— Description of the task —
Only the lines holding the word "удобства" are wanted; copy each of them from the listing.

— Input data —
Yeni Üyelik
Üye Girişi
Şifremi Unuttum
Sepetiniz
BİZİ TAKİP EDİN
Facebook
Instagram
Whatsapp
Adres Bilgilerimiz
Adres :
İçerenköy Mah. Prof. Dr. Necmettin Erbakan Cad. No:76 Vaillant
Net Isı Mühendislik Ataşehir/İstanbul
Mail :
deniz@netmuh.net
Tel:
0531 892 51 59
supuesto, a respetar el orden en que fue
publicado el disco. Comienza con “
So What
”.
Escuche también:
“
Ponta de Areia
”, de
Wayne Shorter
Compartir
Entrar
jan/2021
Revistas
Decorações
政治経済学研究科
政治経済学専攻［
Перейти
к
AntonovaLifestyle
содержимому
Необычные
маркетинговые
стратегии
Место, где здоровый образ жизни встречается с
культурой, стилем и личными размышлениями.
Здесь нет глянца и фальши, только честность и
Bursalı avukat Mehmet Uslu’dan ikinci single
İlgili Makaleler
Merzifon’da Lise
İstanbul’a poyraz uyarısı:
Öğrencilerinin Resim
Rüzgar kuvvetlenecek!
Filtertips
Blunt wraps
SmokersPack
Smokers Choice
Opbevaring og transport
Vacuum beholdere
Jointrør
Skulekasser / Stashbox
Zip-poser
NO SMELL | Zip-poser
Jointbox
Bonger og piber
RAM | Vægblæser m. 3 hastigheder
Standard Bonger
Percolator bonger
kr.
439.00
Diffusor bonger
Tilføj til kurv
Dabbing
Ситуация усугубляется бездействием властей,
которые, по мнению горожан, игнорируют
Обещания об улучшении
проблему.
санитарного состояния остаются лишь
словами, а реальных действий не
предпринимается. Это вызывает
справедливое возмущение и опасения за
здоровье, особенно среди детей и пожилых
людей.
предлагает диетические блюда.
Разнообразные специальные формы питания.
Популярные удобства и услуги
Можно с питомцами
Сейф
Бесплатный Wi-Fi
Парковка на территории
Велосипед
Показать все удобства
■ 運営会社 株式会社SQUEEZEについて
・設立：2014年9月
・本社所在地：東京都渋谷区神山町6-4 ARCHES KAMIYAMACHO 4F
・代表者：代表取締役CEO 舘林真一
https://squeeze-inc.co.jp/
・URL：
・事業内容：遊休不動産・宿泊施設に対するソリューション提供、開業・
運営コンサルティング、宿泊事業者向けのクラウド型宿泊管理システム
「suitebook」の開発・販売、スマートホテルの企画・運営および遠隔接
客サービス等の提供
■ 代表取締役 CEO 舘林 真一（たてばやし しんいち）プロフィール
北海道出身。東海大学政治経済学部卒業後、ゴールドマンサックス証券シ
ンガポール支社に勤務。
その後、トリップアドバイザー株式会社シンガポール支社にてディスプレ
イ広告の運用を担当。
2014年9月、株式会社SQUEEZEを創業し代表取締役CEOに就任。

— Answer section —
Популярные удобства и услуги
Показать все удобства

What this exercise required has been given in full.